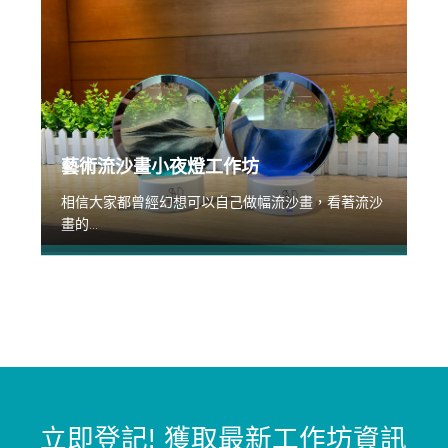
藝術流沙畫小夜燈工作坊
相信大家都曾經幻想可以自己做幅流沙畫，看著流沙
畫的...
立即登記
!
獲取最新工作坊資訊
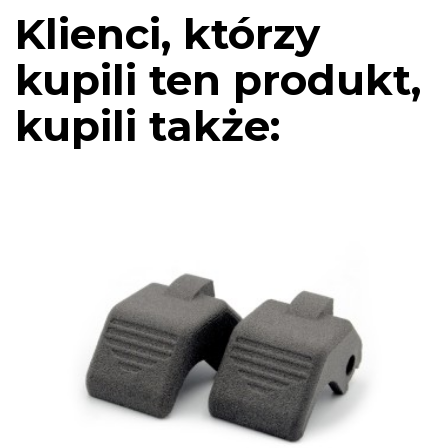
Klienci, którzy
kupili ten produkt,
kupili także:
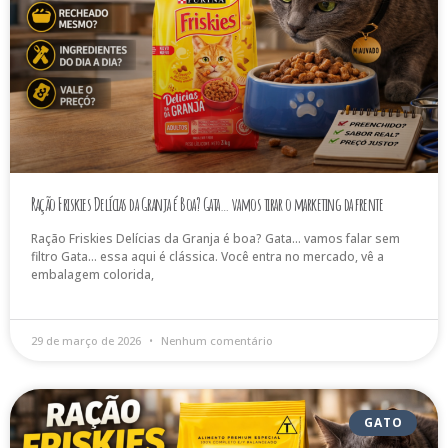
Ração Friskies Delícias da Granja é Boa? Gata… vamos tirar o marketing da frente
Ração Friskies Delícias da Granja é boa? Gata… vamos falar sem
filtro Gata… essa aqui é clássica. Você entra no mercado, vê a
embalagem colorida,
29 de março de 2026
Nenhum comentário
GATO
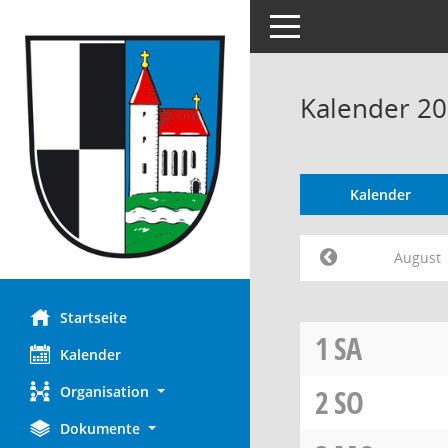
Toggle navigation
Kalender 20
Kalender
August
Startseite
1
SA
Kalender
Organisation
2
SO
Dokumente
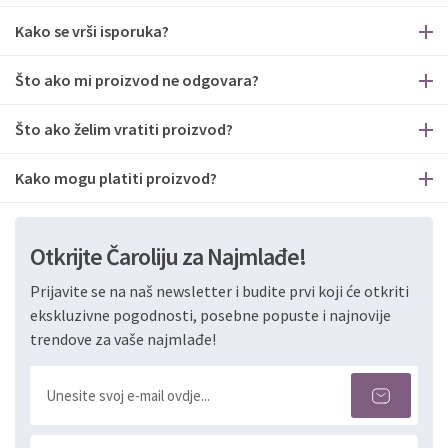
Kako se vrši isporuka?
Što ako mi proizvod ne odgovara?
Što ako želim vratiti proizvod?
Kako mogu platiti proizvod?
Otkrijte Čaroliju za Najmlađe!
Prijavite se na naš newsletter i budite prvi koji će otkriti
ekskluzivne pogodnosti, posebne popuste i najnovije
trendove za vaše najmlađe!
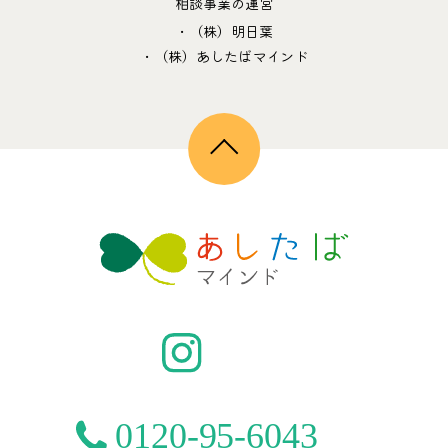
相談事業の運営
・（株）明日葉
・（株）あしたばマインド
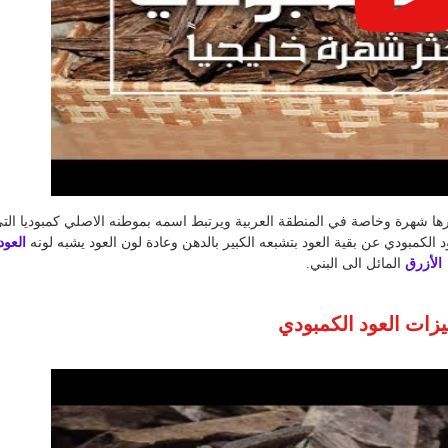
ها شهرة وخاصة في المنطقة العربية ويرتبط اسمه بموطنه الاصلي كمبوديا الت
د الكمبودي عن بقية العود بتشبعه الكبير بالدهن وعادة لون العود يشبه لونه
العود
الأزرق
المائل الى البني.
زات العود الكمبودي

**Work required**
From the line that contains "Organisation" down to the final line of the entries above, please copy each line exactly, excluding pictures.

**Written solution**
Organisation
2
SO
Dokumente
Kako se vrši isporuka?
Što ako mi proizvod ne odgovara?
Što ako želim vratiti proizvod?
Kako mogu platiti proizvod?
Otkrijte Čaroliju za Najmlađe!
Prijavite se na naš newsletter i budite prvi koji će otkriti
ekskluzivne pogodnosti, posebne popuste i najnovije
trendove za vaše najmlađe!
相談事業の運営
・（株）明日葉
・（株）あしたばマインド
ها شهرة وخاصة في المنطقة العربية ويرتبط اسمه بموطنه الاصلي كمبوديا الت
د الكمبودي عن بقية العود بتشبعه الكبير بالدهن وعادة لون العود يشبه لونه
العود
الأزرق
المائل الى البني.
زات العود الكمبودي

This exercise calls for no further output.